INFORMATION SHOWN>

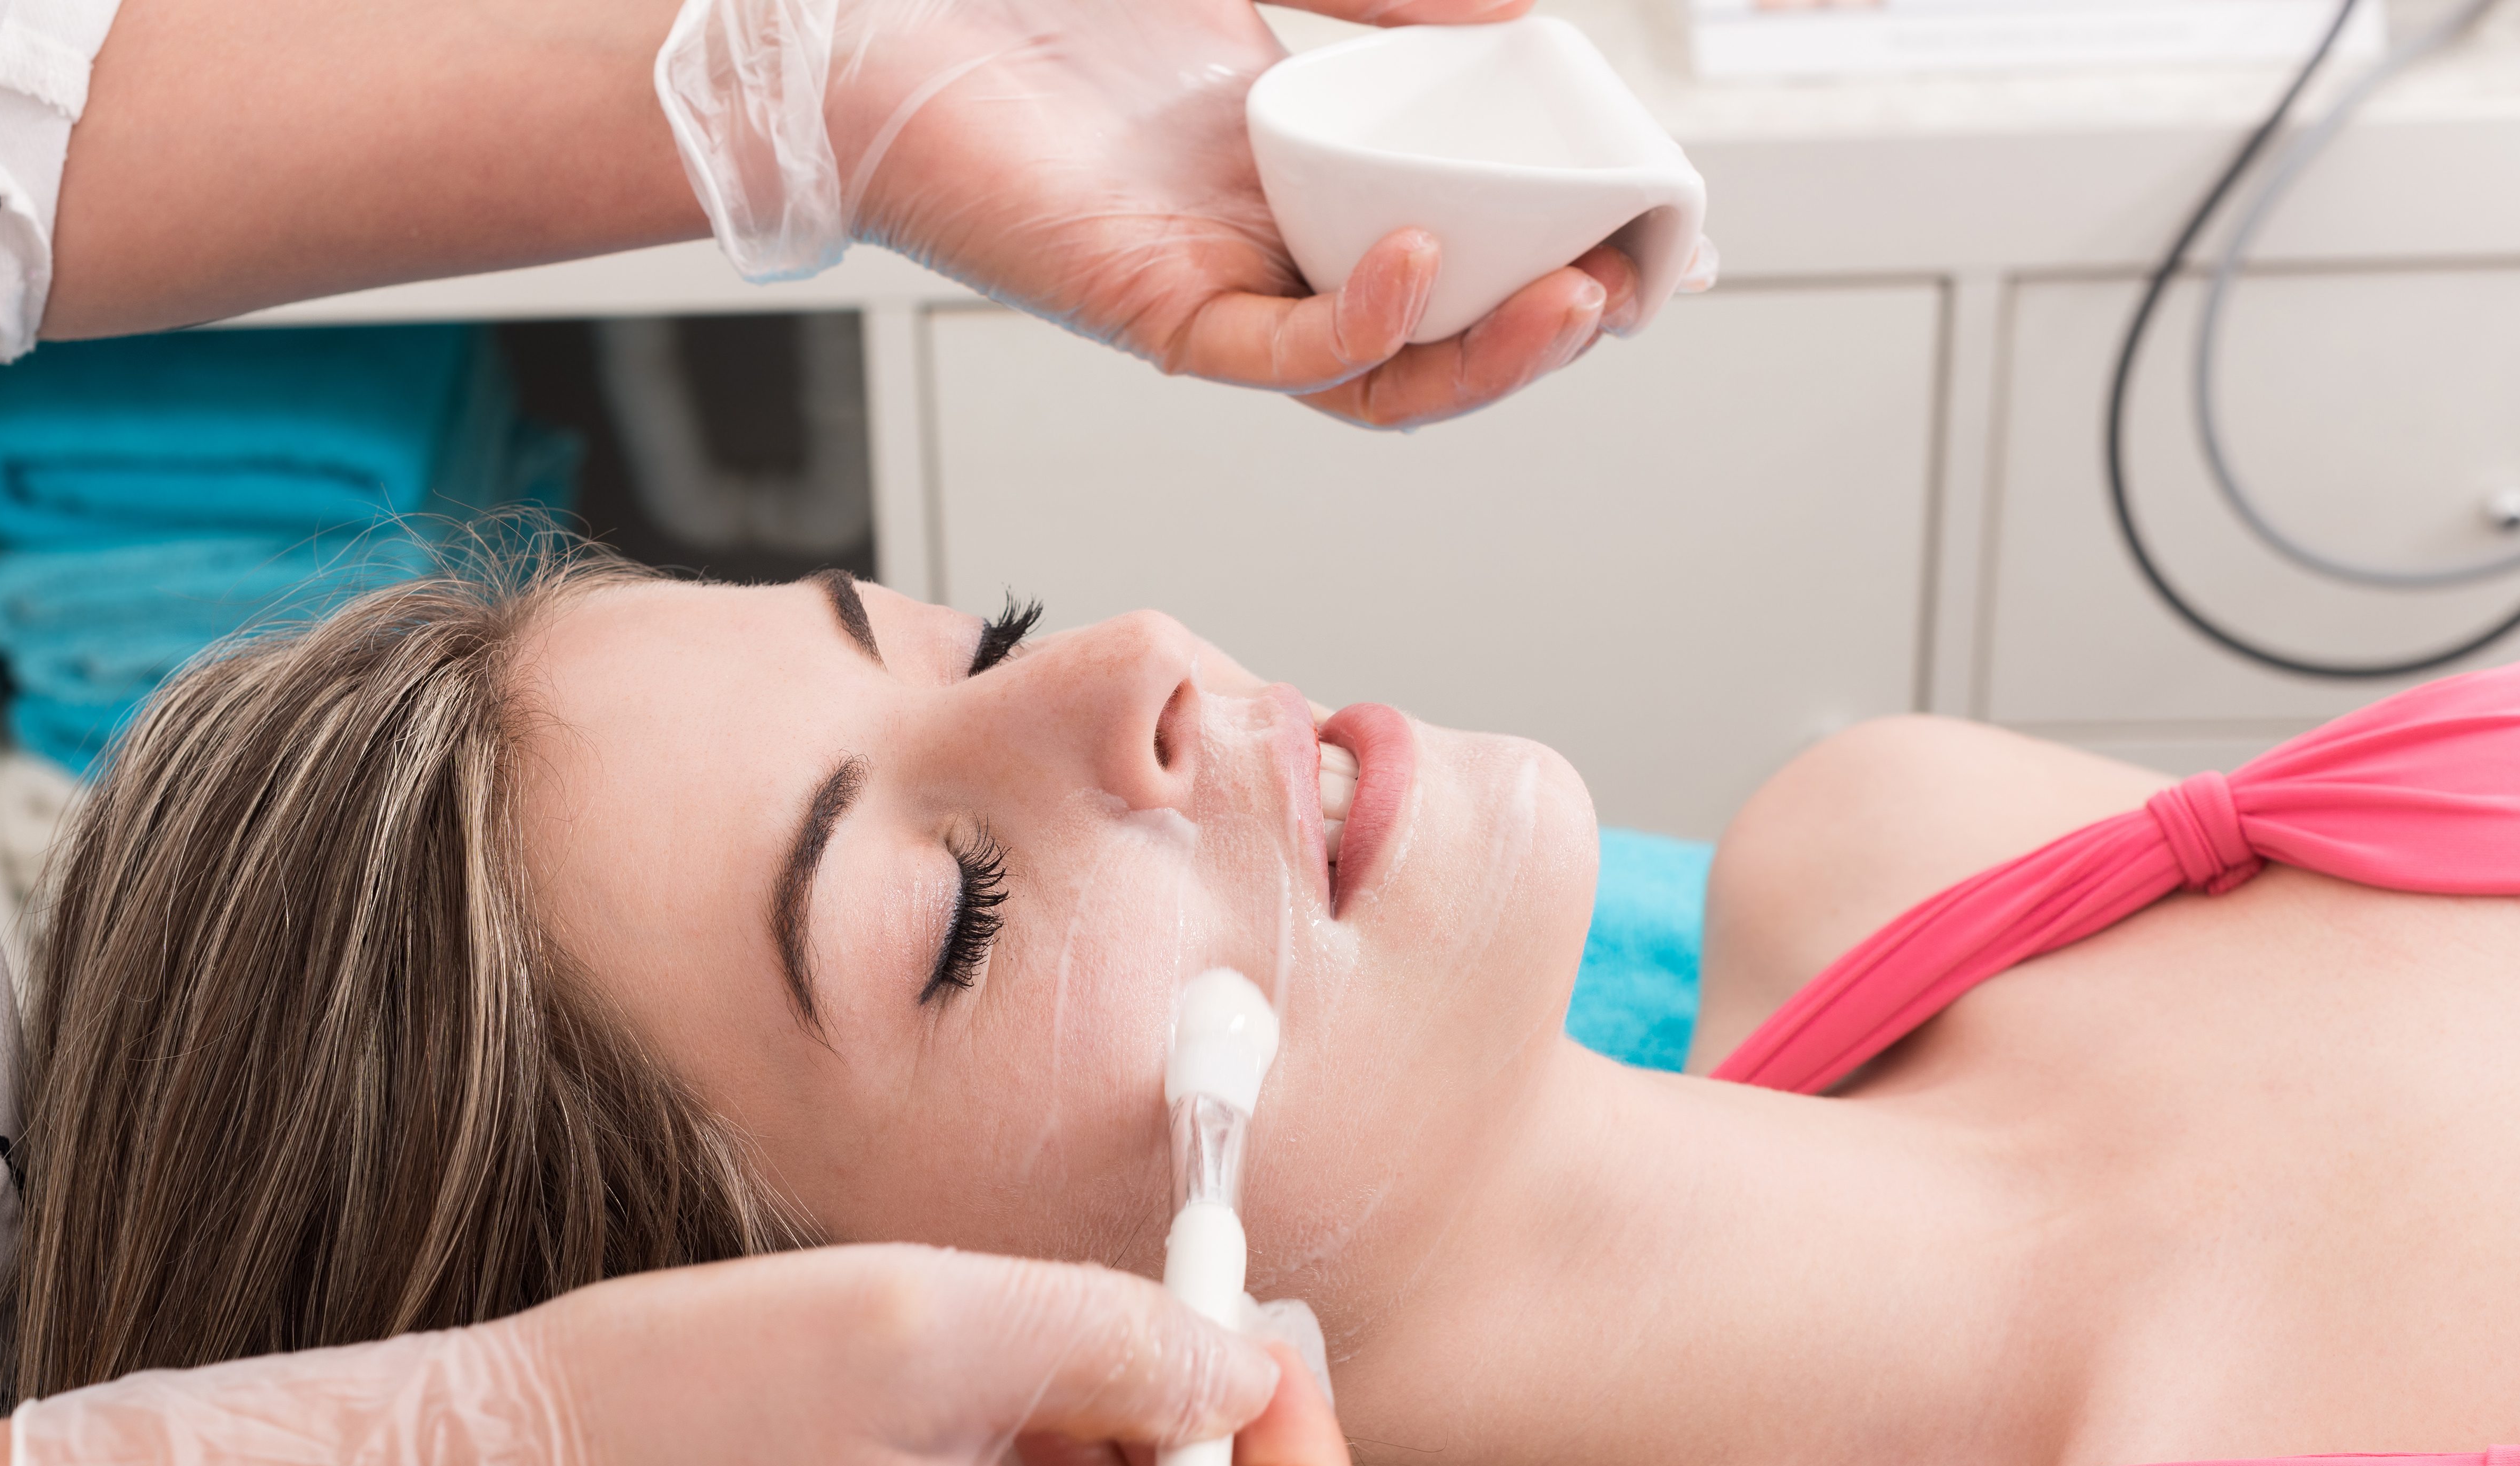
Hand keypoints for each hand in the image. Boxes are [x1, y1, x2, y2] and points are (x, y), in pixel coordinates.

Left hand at [835, 0, 1634, 427]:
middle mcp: (1263, 243)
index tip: (1646, 208)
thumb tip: (1523, 8)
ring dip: (1489, 352)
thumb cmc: (1037, 1)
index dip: (1557, 237)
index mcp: (1293, 166)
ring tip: (1579, 302)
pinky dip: (1362, 324)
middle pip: (1439, 330)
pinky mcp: (1146, 309)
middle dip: (1551, 320)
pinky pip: (1276, 356)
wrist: (873, 24)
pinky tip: (1424, 264)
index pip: (1456, 237)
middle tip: (1638, 281)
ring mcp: (1210, 286)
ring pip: (1378, 375)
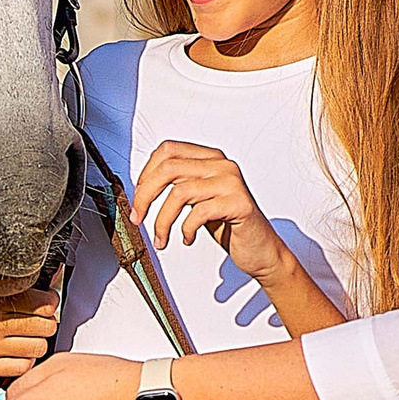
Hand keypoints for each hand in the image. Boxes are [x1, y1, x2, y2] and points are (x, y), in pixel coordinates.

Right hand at [0, 282, 57, 383]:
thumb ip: (22, 284)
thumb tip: (56, 276)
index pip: (43, 304)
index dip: (50, 303)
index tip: (46, 303)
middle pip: (45, 327)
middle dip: (46, 324)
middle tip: (38, 322)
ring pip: (38, 348)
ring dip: (36, 343)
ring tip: (26, 337)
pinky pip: (23, 367)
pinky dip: (24, 360)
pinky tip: (17, 352)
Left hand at [132, 140, 293, 292]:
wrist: (260, 248)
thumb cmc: (228, 225)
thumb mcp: (198, 199)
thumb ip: (178, 185)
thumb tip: (142, 186)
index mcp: (210, 158)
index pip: (167, 151)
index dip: (146, 174)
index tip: (138, 198)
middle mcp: (221, 165)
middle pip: (168, 168)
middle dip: (145, 195)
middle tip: (138, 218)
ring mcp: (231, 182)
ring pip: (179, 192)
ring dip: (162, 220)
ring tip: (161, 238)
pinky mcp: (238, 204)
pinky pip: (198, 213)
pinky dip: (185, 230)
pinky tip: (187, 239)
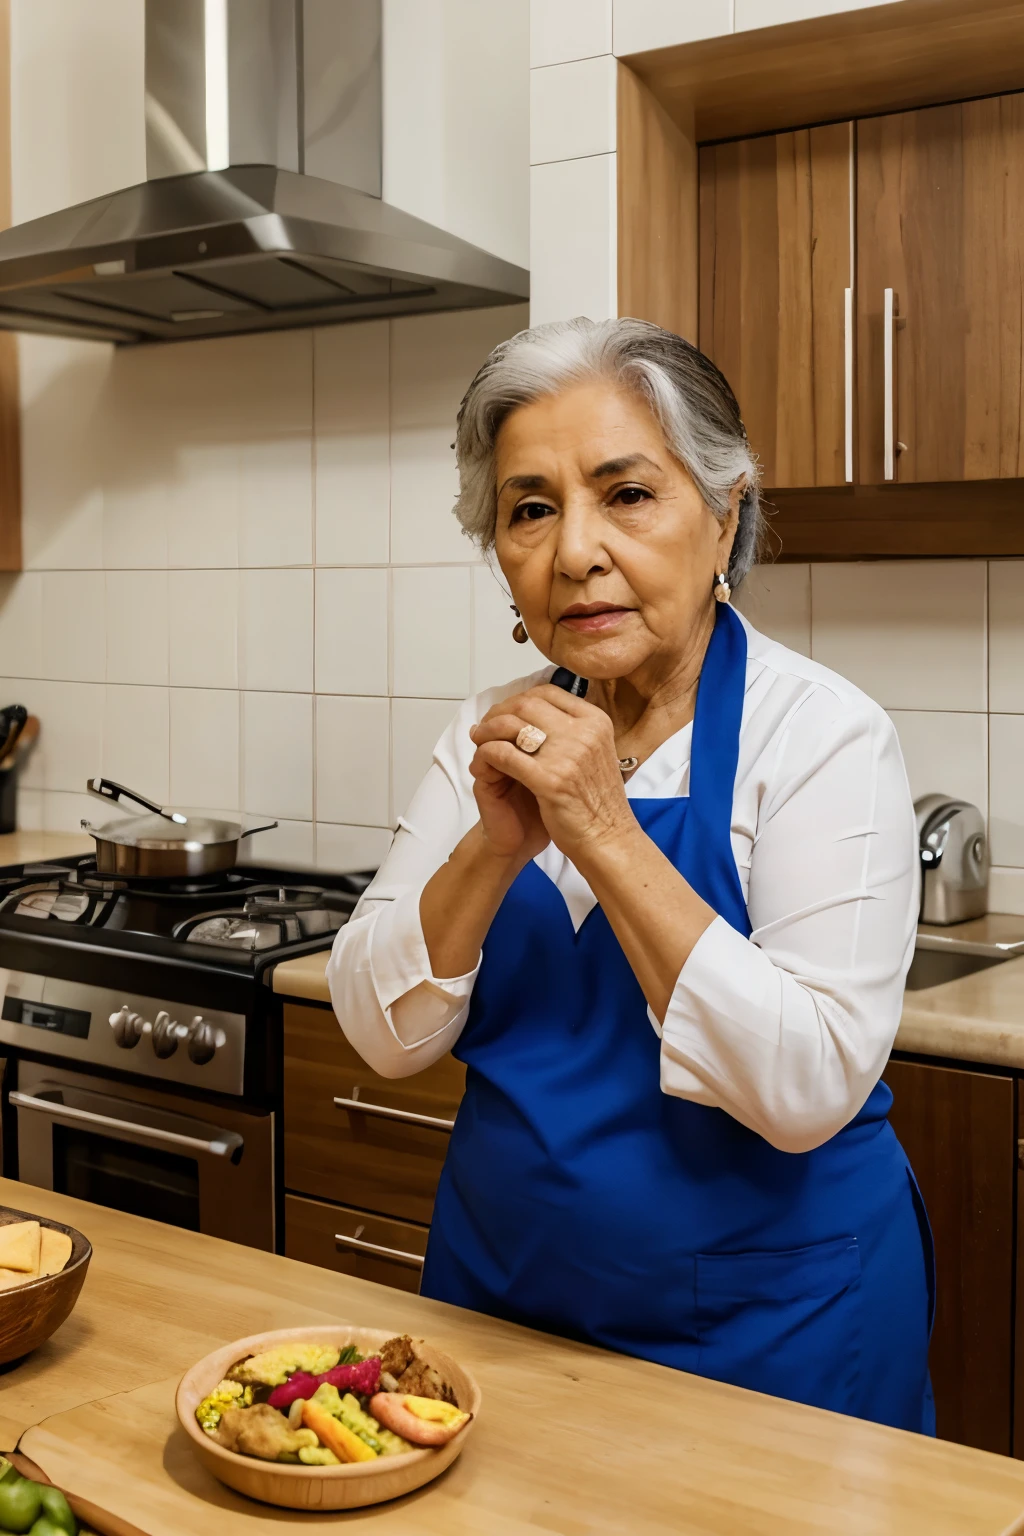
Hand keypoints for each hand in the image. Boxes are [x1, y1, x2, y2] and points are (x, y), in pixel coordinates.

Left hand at [469, 685, 635, 863]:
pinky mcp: (549, 780)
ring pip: (512, 725)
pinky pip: (505, 755)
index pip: (549, 693)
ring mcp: (567, 755)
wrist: (608, 838)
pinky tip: (483, 759)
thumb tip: (538, 717)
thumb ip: (575, 733)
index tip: (506, 713)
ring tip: (479, 740)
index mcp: (596, 722)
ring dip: (488, 730)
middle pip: (527, 704)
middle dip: (500, 712)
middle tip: (486, 727)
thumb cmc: (599, 800)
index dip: (520, 699)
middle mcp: (583, 732)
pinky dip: (488, 753)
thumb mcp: (597, 754)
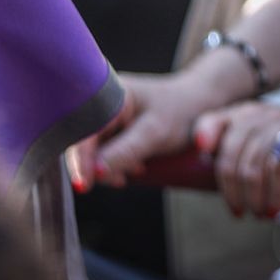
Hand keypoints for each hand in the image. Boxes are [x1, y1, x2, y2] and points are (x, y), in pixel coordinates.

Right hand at [68, 62, 248, 189]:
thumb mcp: (154, 134)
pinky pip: (104, 152)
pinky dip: (116, 165)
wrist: (200, 105)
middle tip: (122, 180)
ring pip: (93, 150)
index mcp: (107, 92)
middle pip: (83, 141)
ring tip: (137, 170)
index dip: (79, 158)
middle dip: (96, 165)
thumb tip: (95, 173)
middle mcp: (102, 101)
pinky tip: (136, 168)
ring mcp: (107, 115)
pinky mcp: (115, 129)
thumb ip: (124, 152)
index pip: (81, 129)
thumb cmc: (179, 113)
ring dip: (108, 167)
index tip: (83, 186)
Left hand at [195, 99, 279, 219]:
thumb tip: (201, 146)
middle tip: (255, 213)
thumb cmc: (269, 141)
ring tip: (271, 212)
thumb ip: (214, 131)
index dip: (228, 183)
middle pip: (252, 158)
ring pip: (278, 160)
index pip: (228, 146)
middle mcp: (272, 114)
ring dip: (273, 194)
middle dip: (250, 194)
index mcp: (247, 113)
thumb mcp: (239, 132)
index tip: (234, 209)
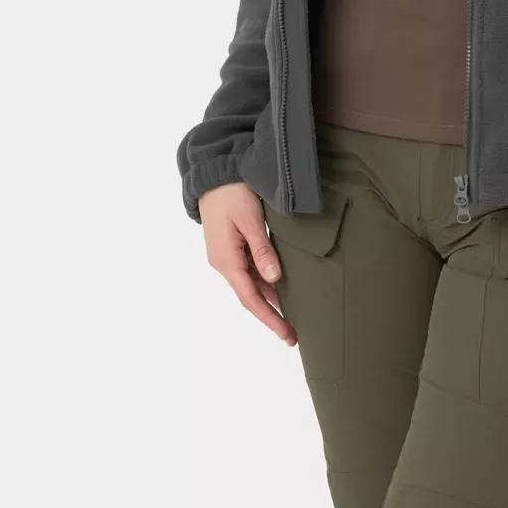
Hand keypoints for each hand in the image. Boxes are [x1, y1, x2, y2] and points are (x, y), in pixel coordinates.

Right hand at [198, 181, 296, 346]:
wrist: (214, 173)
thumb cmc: (232, 193)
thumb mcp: (250, 220)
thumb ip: (262, 250)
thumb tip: (274, 279)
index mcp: (226, 260)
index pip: (250, 298)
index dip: (269, 317)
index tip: (286, 334)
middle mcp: (224, 262)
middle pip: (250, 295)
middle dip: (272, 314)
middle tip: (294, 332)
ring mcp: (226, 254)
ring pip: (251, 283)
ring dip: (269, 299)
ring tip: (292, 314)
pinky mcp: (231, 245)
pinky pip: (249, 270)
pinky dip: (264, 282)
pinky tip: (279, 287)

WHAT IS NEEDED> From the first line to the last, copy the records above exactly and leave out the pictures.

ANSWER TO THIS EXERCISE>
Hand keypoints for each hand in the image. Boxes are [x1, y1, x2, y2] and points are (x, y), in pixel coordinates.

Left hand at [835, 0, 1634, 427]:
middle mcp: (1263, 243)
index tip: (1646, 208)
thumb tip: (1523, 8)
ring dip: (1489, 352)
thumb cmc: (1037, 1)
index dip: (1557, 237)
index mcp: (1293, 166)
ring tip: (1579, 302)
pinky dip: (1362, 324)
middle pip: (1439, 330)
pinky mcp: (1146, 309)
middle dip: (1551, 320)
pinky pip: (1276, 356)
wrist: (873, 24)
pinky tip: (1424, 264)
index pip: (1456, 237)
middle tip: (1638, 281)
ring mcp: (1210, 286)
ring pip: (1378, 375)
Hand keypoints for each hand in the image. Boxes are [x1, y1, x2, y2] and points are (x, y), in pixel coordinates.

Right hand at [0, 282, 57, 383]:
thumb ip: (22, 284)
thumb tip: (56, 276)
index pip: (43, 304)
index dip: (50, 303)
index tip: (46, 303)
middle pip: (45, 327)
middle dip: (46, 324)
middle tip: (38, 322)
ring pip: (38, 348)
ring dip: (36, 343)
ring tip: (26, 337)
pinky pip: (23, 367)
pinky dip: (24, 360)
pinky tip: (17, 352)
Left hand at [132, 140, 293, 292]:
wrist: (260, 248)
thumb cmc: (228, 225)
thumb mcp: (198, 199)
thumb ip: (178, 185)
thumb tip: (142, 186)
index mcp: (210, 158)
index pip: (167, 151)
index dip: (146, 174)
index tip: (138, 198)
middle mcp: (221, 165)
middle pip: (168, 168)
middle dip: (145, 195)
middle tip: (138, 218)
ring mcp: (231, 182)
ring pip: (179, 192)
ring dip: (162, 220)
ring tip: (161, 238)
pinky mcp: (238, 204)
pinky pip: (198, 213)
pinky dip: (185, 230)
pinky tip: (187, 239)
Hand keypoints for each hand in the image. Boxes are [x1, y1, x2, y2] and points are (x, y), in pixel coordinates.

Left hand at [469, 685, 635, 863]:
pinky mcp: (549, 780)
ring pip: (512, 725)
pinky pip: (505, 755)
index pip: (549, 693)
ring mcp: (567, 755)
wrist: (608, 838)
pinky tip: (483, 759)
thumb tip: (538, 717)
thumb ip: (575, 733)
index tip: (506, 713)
ring tip: (479, 740)
index mcp: (596, 722)
ring dip: (488, 730)
middle pip: (527, 704)
middle dip: (500, 712)
middle tip: (486, 727)
thumb cmc: (599, 800)
index dip: (520, 699)
middle mcp: (583, 732)
pinky dip: (488, 753)
thumb mcp: (597, 754)
Hand keypoints for each hand in the image. Boxes are [x1, y1, x2, y2] and points are (x, y), in pixel coordinates.

Right hand at [68, 62, 248, 189]:
thumb mcp: (154, 134)
pinky pip: (104, 152)
pinky dip: (116, 165)
wrist: (200, 105)
middle tip: (122, 180)
ring pip: (93, 150)
index mcp: (107, 92)
middle pip: (83, 141)
ring tip: (137, 170)
index dip: (79, 158)
middle dip: (96, 165)
thumb tip: (95, 173)
middle mcp: (102, 101)
pinky tip: (136, 168)
ring mcp: (107, 115)
pinky mcp: (115, 129)
thumb ip: (124, 152)
index pip: (81, 129)
thumb cmc: (179, 113)
ring dip: (108, 167)
index tip: (83, 186)
Left hand at [195, 99, 279, 219]:
thumb tip: (201, 146)
middle tip: (255, 213)
thumb cmc: (269, 141)
ring tip: (271, 212)
thumb ip: (214, 131)
index dip: (228, 183)
middle pip: (252, 158)
ring pip: (278, 160)
index pip: (228, 146)
middle mcp: (272, 114)
ring dip: (273, 194)
middle dip: (250, 194)
index mcp: (247, 113)
thumb mcp: (239, 132)
index tip: (234, 209)
Hand keypoints for each hand in the image. Boxes are [x1, y1, x2, y2] and points are (x, y), in pixel coordinates.

Right hand at [198, 181, 296, 346]:
wrist: (214, 173)
thumb cmc: (232, 193)
thumb mcp: (250, 220)
thumb ip: (262, 250)
thumb tip: (274, 279)
index mcp: (226, 260)
index pip: (250, 298)
index dip: (269, 317)
index tip: (286, 334)
middle mcp: (224, 262)
middle pip: (250, 295)
middle dip: (272, 314)
middle tip: (294, 332)
ring mcp: (226, 254)
ring pip: (251, 283)
ring dip: (269, 299)
ring tip: (292, 314)
pinky mcp: (231, 245)
pinky pip: (249, 270)
pinky dip: (264, 282)
pinky tip: (279, 287)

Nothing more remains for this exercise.